Complete the following:
A – According to the email security text, by when had keeping the S/MIME work outside of the IETF become quite problematic?
B – Write out the email security text again, starting at "PGP now has" and ending at "S/MIME, for example.", but swap "working group" for "committee".

Given text:
The original PGP technology is monolithic, having its own data structuring conventions, compression and transport armoring mechanisms. Recently a method was developed for carrying an entire PGP object inside MIME, but did not identify the pieces of PGP with MIME structuring and labeling.
PGP now has four distinct versions:
The OpenPGP effort is focused on retaining compatibility with deployed PGP and therefore is unlikely to fully integrate with Internet Mail to the extent otherwise possible. The working group is not proceeding very aggressively and generally does not seem overly concerned about competitive pressures. Stranger still is that it is risking further marginalization by choosing unique algorithms, such as its own variant of Triple-DES. This ensures complete non-interoperability with S/MIME, for example.
S/MIME
Having almost complete control over the use of public key technology in the United States has given RSADSI special access to the broad range of vendors who might implement security technology. It also has provided a base for RSA’s sale of software packages, which implement a number of derivative capabilities. S/MIME was started as a private multi-vendor consortium, leveraging that existing set of RSADSI software into a package for email security. The effort resulted in a specification for S/MIME version 2.0, which is now being fielded.
In spite of assurances that the work would be submitted to the Internet standards process, it was kept outside of the IETF, and this became quite problematic by the summer of 1997, as well as quite visible in the trade press. From the public exchanges about standardization came changes in the management of the S/MIME effort, finally resulting in chartering of an IETF standards working group. It will develop S/MIME version 3.0. Leadership for the effort has moved from primarily RSADSI over to a set of product vendors and major users of the technology.
Because it is based on earlier work by RSADSI, S/MIME carries some technical baggage, in particular involving the use of ASN.1 and mechanisms for selecting algorithms. ASN.1 is relatively complicated and it creates a binary object. MIME supports binary, but such data are not handled as efficiently as text-oriented data, by the vast majority of Internet mail transport services. Even though many messages are fully textual, using S/MIME to sign them forces the data to be treated as binary. As with PGP, this makes integration of S/MIME into Internet Mail more complicated than one would like.
Recent developments
PGP has moved to primary use of non-RSA technologies, in time for expiration of the Diffie-Hellman patent. Even with the specification (and use) of PGP/MIME, the approach to PGP packaging continues to emphasize independence, so that the "armor" around the control information is retained inside the MIME body-part. The nascent OpenPGP standards effort appears likely to continue this. Although not part of the public debate, PGP implements data compression, to counteract the object inflation required when adding the radix64 armoring. S/MIME has no equivalent feature. Encryption introduces randomness to data, thereby defeating the effectiveness of compression; hence compression must be performed prior to encryption.

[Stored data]
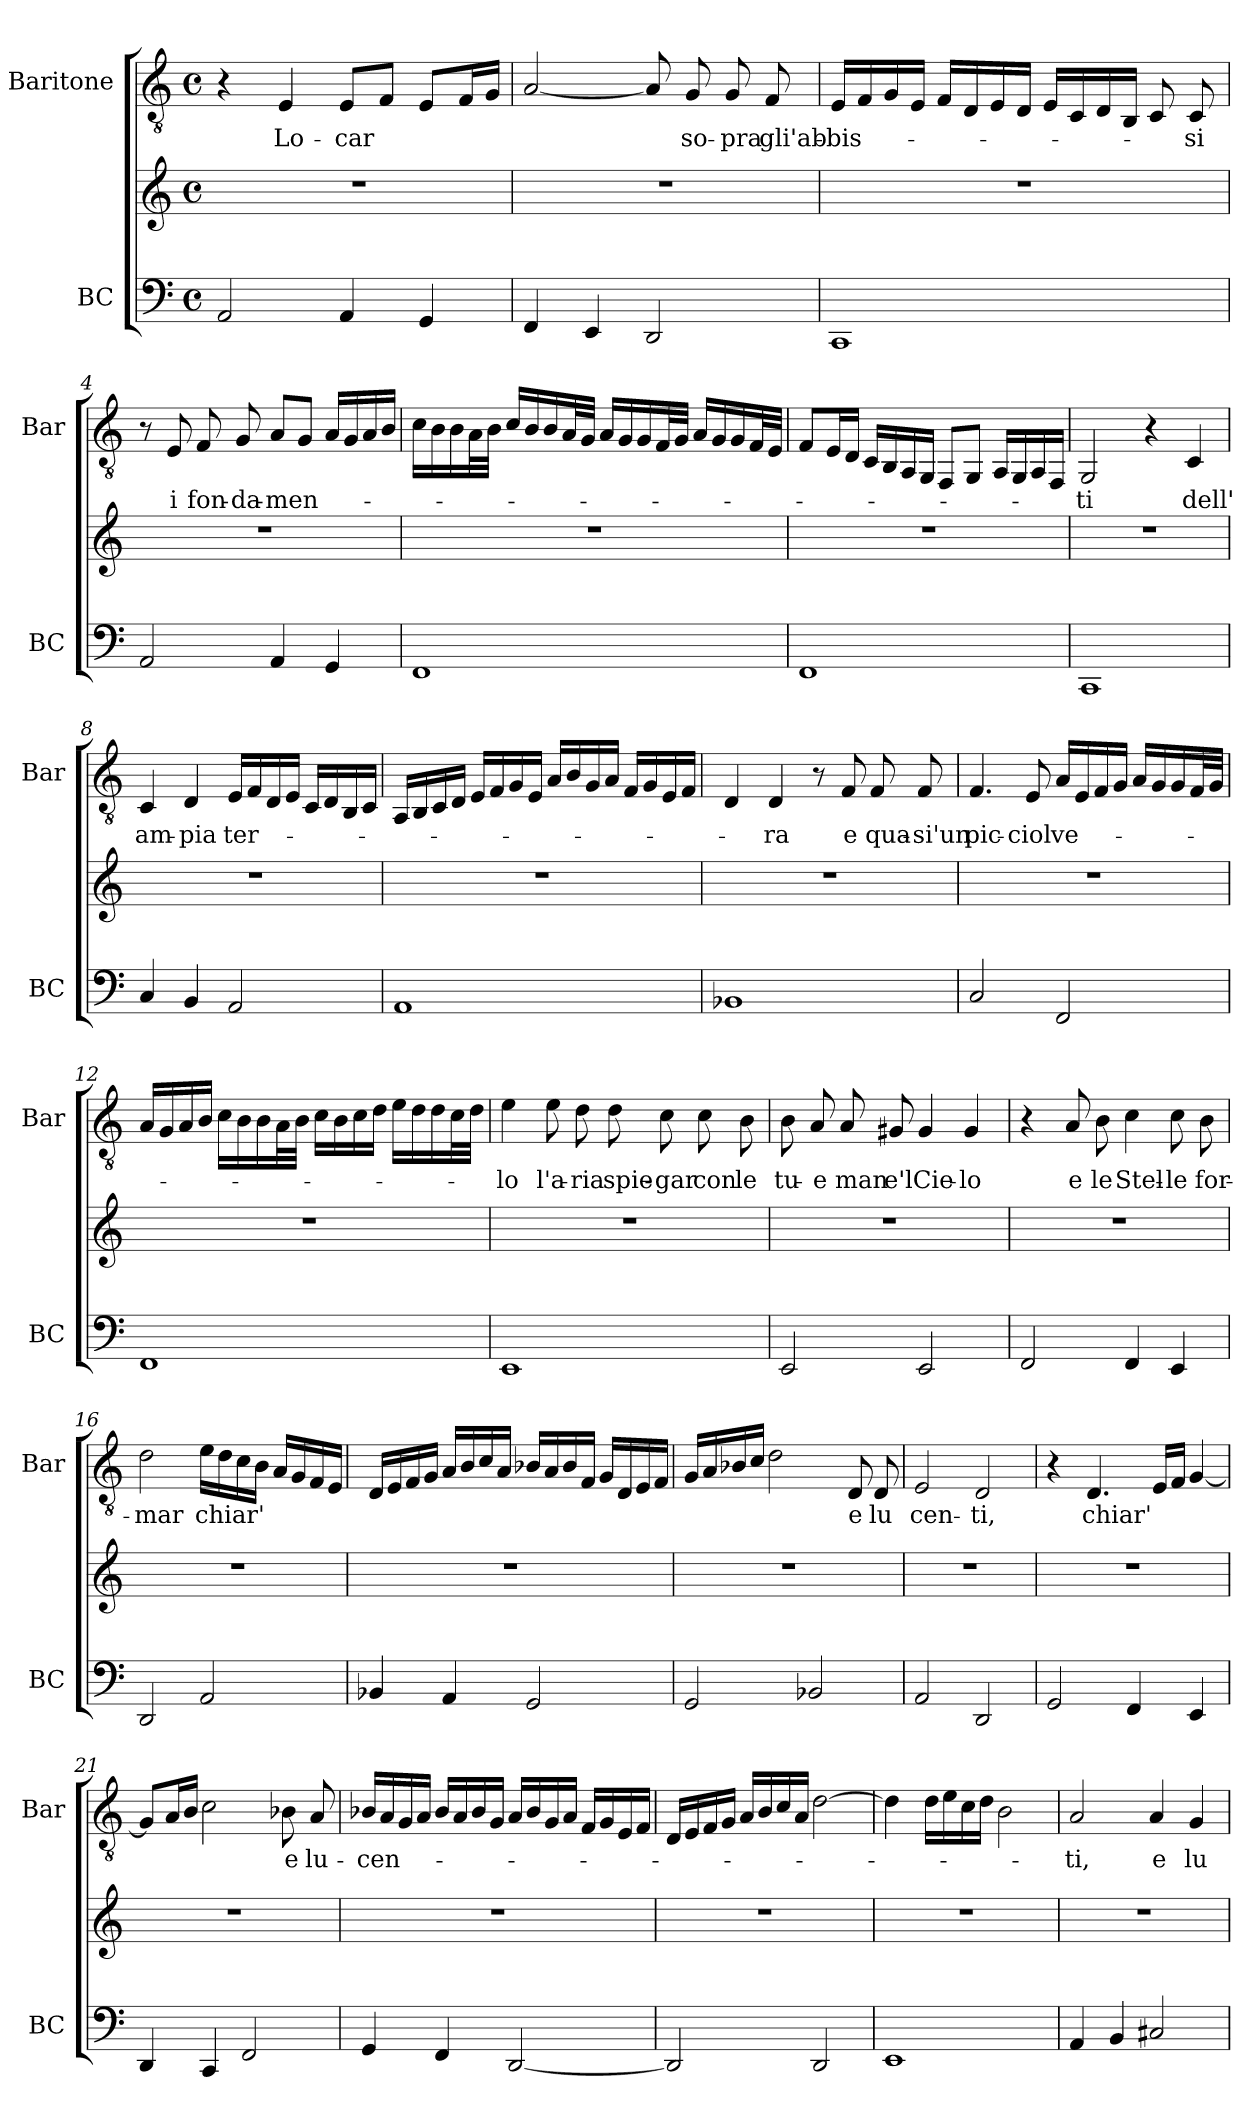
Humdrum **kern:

**kern	**kern	**kern	**text
*part2	*part2	*part1	*part1
*staff3	*staff2	*staff1	*staff1
*I"BC	*	*I"Baritone	*
*I'BC	*	*I'Bar	*
*clefF4	*clefG2	*clefGv2	*
*k[]	*k[]	*k[]	*
*C:	*C:	*C:	*
*M4/4	*M4/4	*M4/4	*
*met(c)	*met(c)	*met(c)	*
=1	=1	=1	=1
2AA/	1r	4r	.
!	!	!	!LO:LY:b
.	.	4E/	Lo-
!	!	!	!LO:LY:b
4AA/	.	8E/L	-car
.	.	8F/J	.
4GG/	.	8E/L	.
.	.	16F/L	.
.	.	16G/JJ	.
=2	=2	=2	=2
4FF/	1r	[2A/	.
4EE/	.	.	.
2DD/	.	8A/]	.
!	!	!	!LO:LY:b
.	.	8G/	so-
!	!	!	!LO:LY:b
.	.	8G/	-pra
!	!	!	!LO:LY:b
.	.	8F/	gli'ab-
=3	=3	=3	=3
!	!	!	!LO:LY:b
1CC	1r	16E/LL	-bis-
.	.	16F/	.
.	.	16G/	.
.	.	16E/JJ	.
.	.	16F/LL	.
.	.	16D/	.
.	.	16E/	.
.	.	16D/JJ	.
.	.	16E/LL	.
.	.	16C/	.
.	.	16D/	.
.	.	16BB/JJ	.
.	.	8C/	.
!	!	!	!LO:LY:b
.	.	8C/	-si
!!LO:LB:g=z
=4	=4	=4	=4
2AA/	1r	8r	.
!	!	!	!LO:LY:b
.	.	8E/	i
!	!	!	!LO:LY:b
.	.	8F/	fon-
!	!	!	!LO:LY:b
.	.	8G/	-da-
!	!	!	!LO:LY:b
4AA/	.	8A/L	-men-
.	.	8G/J	.
4GG/	.	16A/LL	.
.	.	16G/	.
.	.	16A/	.
.	.	16B/JJ	.
=5	=5	=5	=5
1FF	1r	16c\LL	.
.	.	16B\	.
.	.	16B\	.
.	.	32A\L	.
.	.	32B\JJJ	.
.	.	16c/LL	.
.	.	16B/	.
.	.	16B/	.
.	.	32A/L	.
.	.	32G/JJJ	.
.	.	16A/LL	.
.	.	16G/	.
.	.	16G/	.
.	.	32F/L	.
.	.	32G/JJJ	.
.	.	16A/LL	.
.	.	16G/	.
.	.	16G/	.
.	.	32F/L	.
.	.	32E/JJJ	.
=6	=6	=6	=6
1FF	1r	8F/L	.
.	.	16E/L	.
.	.	16D/JJ	.
.	.	16C/LL	.
.	.	16BB/	.
.	.	16AA/	.
.	.	16GG/JJ	.
.	.	8FF/L	.
.	.	8GG/J	.
.	.	16AA/LL	.
.	.	16GG/	.
.	.	16AA/	.
.	.	16FF/JJ	.
=7	=7	=7	=7
!	!	!	!LO:LY:b
1CC	1r	2GG/	-ti
.	.	4r	.
!	!	!	!LO:LY:b
.	.	4C/	dell'
!!LO:LB:g=z
=8	=8	=8	=8
!	!	!	!LO:LY:b
4C/	1r	4C/	am-
!	!	!	!LO:LY:b
4BB/	.	4D/	-pia
!	!	!	!LO:LY:b
2AA/	.	16E/LL	ter-
.	.	16F/	.
.	.	16D/	.
.	.	16E/JJ	.
.	.	16C/LL	.
.	.	16D/	.
.	.	16BB/	.
.	.	16C/JJ	.
=9	=9	=9	=9
1AA	1r	16AA/LL	.
.	.	16BB/	.
.	.	16C/	.
.	.	16D/JJ	.
.	.	16E/LL	.
.	.	16F/	.
.	.	16G/	.
.	.	16E/JJ	.
.	.	16A/LL	.
.	.	16B/	.
.	.	16G/	.
.	.	16A/JJ	.
.	.	16F/LL	.
.	.	16G/	.
.	.	16E/	.
.	.	16F/JJ	.
=10	=10	=10	=10
1BB-X	1r	4D/	.
!	!	!	!LO:LY:b
.	.	4D/	-ra
.	.	8r	.
!	!	!	!LO:LY:b
.	.	8F/	e
!	!	!	!LO:LY:b
.	.	8F/	qua-
!	!	!	!LO:LY:b
.	.	8F/	-si'un
=11	=11	=11	=11
!	!	!	!LO:LY:b
2C/	1r	4.F/	pic-
!	!	!	!LO:LY:b
.	.	8E/	-ciol
!	!	!	!LO:LY:b
2FF/	.	16A/LL	ve-
.	.	16E/	.
.	.	16F/	.
.	.	16G/JJ	.
.	.	16A/LL	.
.	.	16G/	.
.	.	16G/	.
.	.	32F/L	.
.	.	32G/JJJ	.
!!LO:PB:g=z
=12	=12	=12	=12
1FF	1r	16A/LL	.
.	.	16G/	.
.	.	16A/	.
.	.	16B/JJ	.
.	.	16c\LL	.
.	.	16B\	.
.	.	16B\	.
.	.	32A\L	.
.	.	32B\JJJ	.
.	.	16c\LL	.
.	.	16B\	.
.	.	16c\	.
.	.	16d\JJ	.
.	.	16e\LL	.
.	.	16d\	.
.	.	16d\	.
.	.	32c\L	.
.	.	32d\JJJ	.
=13	=13	=13	=13
!	!	!	!LO:LY:b
1EE	1r	4e\	-lo
!	!	!	!LO:LY:b
.	.	8e\	l'a-
!	!	!	!LO:LY:b
.	.	8d\	-ria
!	!	!	!LO:LY:b
.	.	8d\	spie-
!	!	!	!LO:LY:b
.	.	8c\	-gar
!	!	!	!LO:LY:b
.	.	8c\	con
!	!	!	!LO:LY:b
.	.	8B\	le
=14	=14	=14	=14
!	!	!	!LO:LY:b
2EE/	1r	8B\	tu-
!	!	!	!LO:LY:b
.	.	8A/	-e
!	!	!	!LO:LY:b
.	.	8A/	man
!	!	!	!LO:LY:b
.	.	8G#X/	e'l
!	!	!	!LO:LY:b
2EE/	.	4G#/	Cie-
!	!	!	!LO:LY:b
.	.	4G#/	-lo
=15	=15	=15	=15
2FF/	1r	4r	.
!	!	!	!LO:LY:b
.	.	8A/	e
!	!	!	!LO:LY:b
.	.	8B\	le
!	!	!	!LO:LY:b
4FF/	.	4c\	Stel-
!	!	!	!LO:LY:b
4EE/	.	8c\	-le
!	!	!	!LO:LY:b
.	.	8B\	for-
!!LO:LB:g=z
=16	=16	=16	=16
!	!	!	!LO:LY:b
2DD/	1r	2d\	-mar
!	!	!	!LO:LY:b
2AA/	.	16e\LL	chiar'
.	.	16d\	.
.	.	16c\	.
.	.	16B\JJ	.
.	.	16A/LL	.
.	.	16G/	.
.	.	16F/	.
.	.	16E/JJ	.
=17	=17	=17	=17
4BB-X/	1r	16D/LL	.
.	.	16E/	.
.	.	16F/	.
.	.	16G/JJ	.
4AA/	.	16A/LL	.
.	.	16B/	.
.	.	16c/	.
.	.	16A/JJ	.
2GG/	.	16B-X/LL	.
.	.	16A/	.
.	.	16B-/	.
.	.	16F/JJ	.
.	.	16G/LL	.
.	.	16D/	.
.	.	16E/	.
.	.	16F/JJ	.
=18	=18	=18	=18
2GG/	1r	16G/LL	.
.	.	16A/	.
.	.	16B-X/	.
.	.	16c/JJ	.
.	.	2d\	.
2BB-X/	.	.	.
!	!	!	!LO:LY:b
.	.	8D/	e
!	!	!	!LO:LY:b
.	.	8D/	lu
=19	=19	=19	=19
!	!	!	!LO:LY:b
2AA/	1r	2E/	cen-
!	!	!	!LO:LY:b
2DD/	.	2D/	-ti,
!!LO:LB:g=z
=20	=20	=20	=20
2GG/	1r	4r	.
!	!	!	!LO:LY:b
.	.	4.D/	chiar'
4FF/	.	.	.
.	.	16E/LL	.
.	.	16F/JJ	.
4EE/	.	[4G/	.
=21	=21	=21	=21
4DD/	1r	8G/L]	.
.	.	16A/L	.
.	.	16B/JJ	.
4CC/	.	2c\	.
2FF/	.	.	.
!	!	!	!LO:LY:b
.	.	8B-X\	e
!	!	!	!LO:LY:b
.	.	8A/	lu-
=22	=22	=22	=22
!	!	!	!LO:LY:b
4GG/	1r	16B-X/LL	-cen-
.	.	16A/	.
.	.	16G/	.
.	.	16A/JJ	.
4FF/	.	16B-/LL	.
.	.	16A/	.
.	.	16B-/	.
.	.	16G/JJ	.
[2DD/	.	16A/LL	.
.	.	16B-/	.
.	.	16G/	.
.	.	16A/JJ	.
.	.	16F/LL	.
.	.	16G/	.
.	.	16E/	.
.	.	16F/JJ	.
=23	=23	=23	=23
2DD/]	1r	16D/LL	.
.	.	16E/	.
.	.	16F/	.
.	.	16G/JJ	.
.	.	16A/LL	.
.	.	16B/	.
.	.	16c/	.
.	.	16A/JJ	.
2DD/	.	[2d\	.
!!LO:LB:g=z
=24	=24	=24	=24
1EE	1r	4d\]	.
.	.	16d\LL	.
.	.	16e\	.
.	.	16c\	.
.	.	16d\JJ	.
.	.	2B\	.
=25	=25	=25	=25
!	!	!	!LO:LY:b
4AA/	1r	2A/	-ti,
4BB/	.	.	.
!	!	!	!LO:LY:b
2C#X/	.	4A/	e
!	!	!	!LO:LY:b
.	.	4G/	lu-
=	=	=	=
*-	*-	*-	*-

Outputs by task:
A – By the summer of 1997.

B –
PGP now has four distinct versions:
The OpenPGP effort is focused on retaining compatibility with deployed PGP and therefore is unlikely to fully integrate with Internet Mail to the extent otherwise possible. The committee is not proceeding very aggressively and generally does not seem overly concerned about competitive pressures. Stranger still is that it is risking further marginalization by choosing unique algorithms, such as its own variant of Triple-DES. This ensures complete non-interoperability with S/MIME, for example.